22 de junho de 1986. Havia muita mágoa e muita dor nos olhos de todos que assistiam esta partida. Era muito mais que uma partida. Emoções que não nasceram pelo futebol, nasceram em um lugar muito mais terrível e hostil. Para os argentinos não restava outra a não ser responder dentro de um campo de jogo. Se a Argentina perder, a humilhação vai ser ainda maior, mais dolorosa, mais intolerável. Assim estão alinhados a cada lado do gramado onze homens num jogo de honra. 

É futebol, mas é muito mais que futebol, porque quatro anos é muito pouco tempo para que te cicatrize a dor e te acalme a raiva.
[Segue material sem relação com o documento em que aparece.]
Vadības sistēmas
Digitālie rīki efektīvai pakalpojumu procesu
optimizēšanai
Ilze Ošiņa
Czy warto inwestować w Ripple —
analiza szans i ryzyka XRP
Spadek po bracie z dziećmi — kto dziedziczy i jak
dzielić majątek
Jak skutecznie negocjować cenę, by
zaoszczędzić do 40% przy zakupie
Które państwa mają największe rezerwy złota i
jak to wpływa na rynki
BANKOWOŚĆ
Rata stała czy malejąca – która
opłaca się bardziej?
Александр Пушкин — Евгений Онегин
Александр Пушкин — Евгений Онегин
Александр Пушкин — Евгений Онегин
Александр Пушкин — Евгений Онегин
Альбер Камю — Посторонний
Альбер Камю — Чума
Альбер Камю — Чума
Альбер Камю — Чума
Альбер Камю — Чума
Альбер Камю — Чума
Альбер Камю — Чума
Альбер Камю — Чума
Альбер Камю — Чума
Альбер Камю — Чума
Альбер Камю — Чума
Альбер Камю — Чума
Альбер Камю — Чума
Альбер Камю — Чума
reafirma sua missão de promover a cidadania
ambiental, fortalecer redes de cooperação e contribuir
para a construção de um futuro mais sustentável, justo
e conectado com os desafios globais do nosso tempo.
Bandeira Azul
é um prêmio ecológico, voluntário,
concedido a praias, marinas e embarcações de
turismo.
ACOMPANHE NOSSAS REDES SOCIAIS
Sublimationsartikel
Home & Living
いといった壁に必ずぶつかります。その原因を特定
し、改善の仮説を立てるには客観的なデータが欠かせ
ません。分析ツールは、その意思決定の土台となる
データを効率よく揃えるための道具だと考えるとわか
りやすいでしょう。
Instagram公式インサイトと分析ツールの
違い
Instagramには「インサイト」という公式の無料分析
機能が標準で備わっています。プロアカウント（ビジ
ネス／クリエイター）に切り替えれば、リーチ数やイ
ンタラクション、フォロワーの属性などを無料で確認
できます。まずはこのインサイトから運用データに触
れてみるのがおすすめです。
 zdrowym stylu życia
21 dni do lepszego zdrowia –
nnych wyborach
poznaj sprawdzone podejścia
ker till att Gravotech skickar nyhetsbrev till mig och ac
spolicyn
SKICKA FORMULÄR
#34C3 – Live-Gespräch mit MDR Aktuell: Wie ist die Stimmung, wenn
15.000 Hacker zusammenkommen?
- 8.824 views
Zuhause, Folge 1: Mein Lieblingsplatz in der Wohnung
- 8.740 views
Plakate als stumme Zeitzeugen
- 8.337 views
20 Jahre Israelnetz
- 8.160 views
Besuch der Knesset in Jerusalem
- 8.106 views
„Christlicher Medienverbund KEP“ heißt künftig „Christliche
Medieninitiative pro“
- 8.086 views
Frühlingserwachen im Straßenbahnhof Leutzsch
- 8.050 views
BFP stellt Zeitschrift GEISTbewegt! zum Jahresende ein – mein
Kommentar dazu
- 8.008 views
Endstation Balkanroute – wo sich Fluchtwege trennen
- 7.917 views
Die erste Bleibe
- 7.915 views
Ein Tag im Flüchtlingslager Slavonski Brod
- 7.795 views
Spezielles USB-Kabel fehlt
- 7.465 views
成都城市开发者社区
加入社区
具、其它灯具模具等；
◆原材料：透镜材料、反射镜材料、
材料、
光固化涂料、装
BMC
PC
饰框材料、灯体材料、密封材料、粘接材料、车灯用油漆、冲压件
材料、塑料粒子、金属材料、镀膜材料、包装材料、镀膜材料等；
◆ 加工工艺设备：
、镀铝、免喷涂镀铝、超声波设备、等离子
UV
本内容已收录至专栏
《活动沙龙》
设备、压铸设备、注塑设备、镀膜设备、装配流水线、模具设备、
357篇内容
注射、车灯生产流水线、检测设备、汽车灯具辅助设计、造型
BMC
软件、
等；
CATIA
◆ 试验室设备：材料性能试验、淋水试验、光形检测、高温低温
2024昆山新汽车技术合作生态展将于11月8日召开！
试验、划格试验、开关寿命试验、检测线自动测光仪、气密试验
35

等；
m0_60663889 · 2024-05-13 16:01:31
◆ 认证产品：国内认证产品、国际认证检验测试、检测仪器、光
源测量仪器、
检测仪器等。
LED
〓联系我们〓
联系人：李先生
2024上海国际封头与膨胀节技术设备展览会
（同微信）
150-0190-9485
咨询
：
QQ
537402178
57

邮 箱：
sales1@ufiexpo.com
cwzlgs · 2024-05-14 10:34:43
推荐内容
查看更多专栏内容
E com todo esse enredo de tragédia, um pequeno grande homem sobe para sempre aos céus albicelestes. Porque se banca na frente dos contrários e os humilha. Os rouba. Na frente dos seus olhos, os rouba. Dá um pequeno troco a um roubo muito maior e ultrajante. Mesmo que nada mude, lá estão os ingleses, em cada casa, em cada pub, morrendo de raiva do pequeno infrator que ainda olha com o canto dos olhos para o árbitro que sinaliza o meio de campo. 


Já parece suficiente, porque roubastes algo de quem te roubou primeiro, mesmo que o que ele tenha te roubado te doa infinitamente mais, mas você sabe que isso dói nele também. E ele não dá a vingança como completa, arranca pela direita o pequeno homem de azul, vai liquidando um a um, dançando uma música que eles nunca vão aprender os passos. Ele segue adiante, deixa um país todo esparramado no chão, e a bola entra nas redes dos céus para toda a eternidade.

O roubo era pequeno, comparado ao deles. O pequeno menino de Villa Fiorito se transformava em gigante, conquistando o mundo. O melhor amigo da bola, àquela que jamais ousou maltratar. Nessa tarde, sussurrou em seu ouvido que a acompanhasse, pois iria mostrar a todo mundo o quanto a queria. E assim, ele transformou seus rivais em estátuas de cimento. 

Assim, que o deixemos em paz. Negro ou branco, nunca cinza, expressão utilizada por El Diez. Obrigado pelo futebol, por Maradona, por essas lágrimas, por esse Argentina dois, Inglaterra zero. 

Inspirado e adaptado ao conto Me Van a Tener Que Disculpar, de Eduardo Sacheri.